Wednesday, December 28, 2011

Thank You 11/22/07

I am thankful for the funky neighborhood bar where I've been communing every Friday night (well, almost) for the last seven (eight? six? I wish I could remember) years and all the people who've become my friends there, with whom I lifted a glass (or a bottle) for the last time tonight. It's been a nice ride in Paradise. Tonight was the last night. We're going to miss it.

I am thankful for Best Friend and her Husband, who've been steadfast when it wasn't for the faint of heart. I wish they could have been there tonight.

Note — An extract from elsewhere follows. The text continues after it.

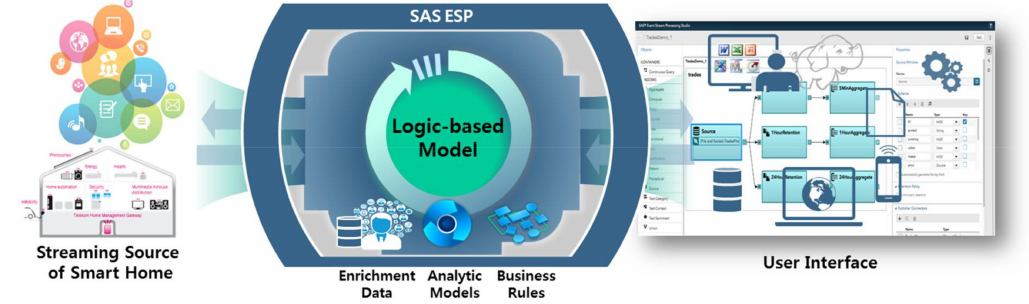
Figure 8. Connection to the user interface system by SAS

I am thankful that I have a job. I make fun of the KnockingShitDownCompany but sometimes good things happen there, like this morning when Dean showed up, released, after having been incarcerated. We knew something was really wrong when we got the paperwork from the field, back a couple of months ago and saw that he hadn't shown up for work, three days. I started looking, like solving a puzzle, and finally found him, locked up, Fulton County. If it'd been $500 to get him out we might have done it, but $5000 was higher than the KSDCo would go, even for a good man. Then the D.A.'s office called and said he really shouldn't have been locked up and if he had work they'd let him out and this morning he was there, for a paycheck that'd been waiting for him and I found him a place to stay and told him where to be Monday morning. I'm thankful that Dean isn't locked up tonight and that I got a chance to help with that.

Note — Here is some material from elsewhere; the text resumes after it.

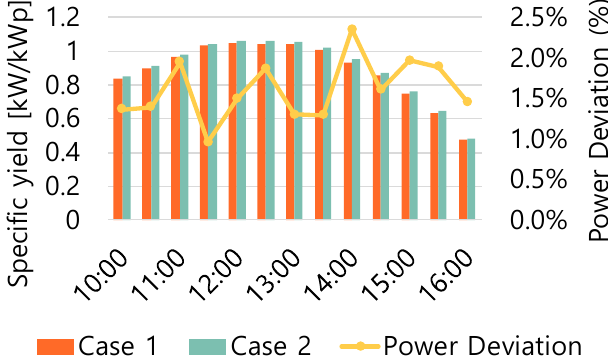
Figure 3. Specific yield for each case and power deviation.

I am thankful that I'm going to get to be with my family on Thanksgiving. I wish Middle Son was going to be here but thankful that he felt like calling me five or six (or seven?) times today and tonight trying to figure out how to make my baked brie and au gratin potatoes while he has his first Thanksgiving away from "home", staying in New Orleans with a handful of friends. I'm thankful that he wanted to stay because he's taking the LSAT on December 1st and he wants so badly to do really well so he wants to stay there and study, but I'm thankful that he has friends to have Thanksgiving with tomorrow. Maybe it's all of their first Thanksgiving away from "home". What's "home" anyway? I miss him.

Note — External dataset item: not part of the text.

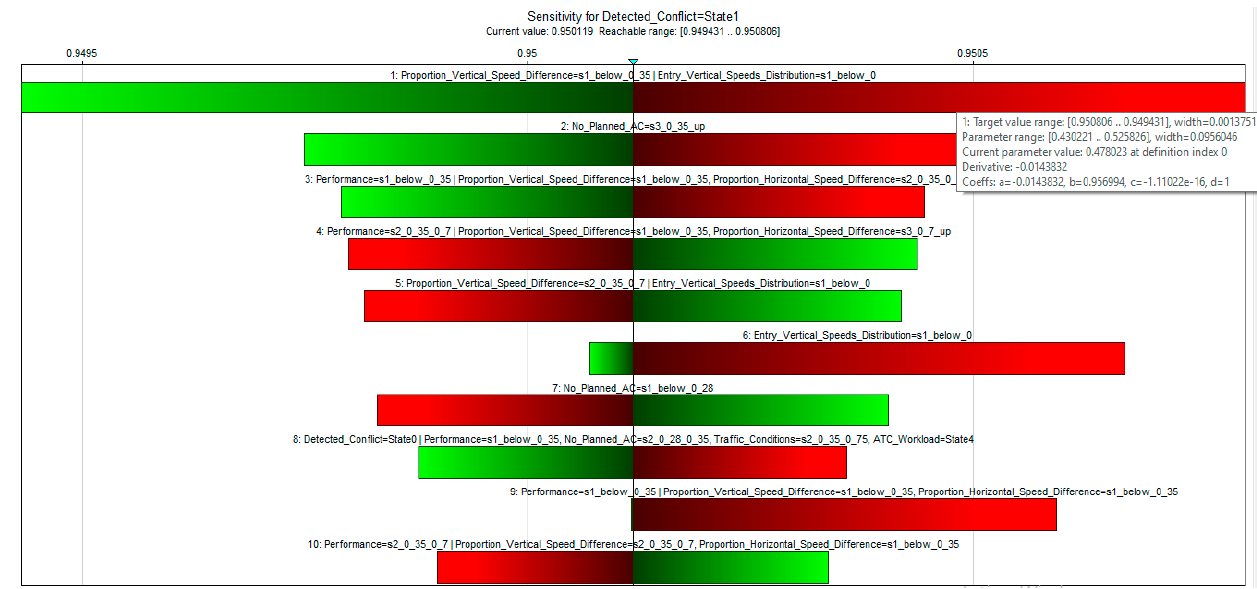
Figure 5. Tornado diagram .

I'm thankful that The Oldest has found a job that he loves, a job that's right in the sweet spot of what he's studied for, for which his experience has prepared him. I'm thankful that he's excited about it. When he was little and so intense I wasn't at all sure that this would turn out so well. It wasn't easy but it was worth it.

I'm thankful that The Youngest is the beautiful, intuitive, empath that he is. I'm thankful that his spirit is so generous because I feel like I've failed him in so many ways but know that I'm forgiven. I hope he knows that I won't rest until he's safely launched. Please, God.

I'm thankful for the Old Blind Dog curled up on the end of my bed. It wasn't so long ago that she was riding in the car every day with the wind in her face, taking the boys to school with me, following them through the woods to the lake on summer days, making sure they found their way home.

Mostly, I'm thankful for the people in my life, and the things they teach me every day. I'm thankful for the ones I was born into and the ones I've found along the way. I'm thankful for the ones I know in Real Life and the ones I only know online. I'm thankful for the ones in Atlanta and maybe especially thankful for the ones in New Orleans. I'm sorry all that had to happen so I'd know them, but thankful that I do. They inspire me. Every day.

I'm thankful for this life, this precious, fragile life. Peace, love and happiness, y'all. Happy Thanksgiving.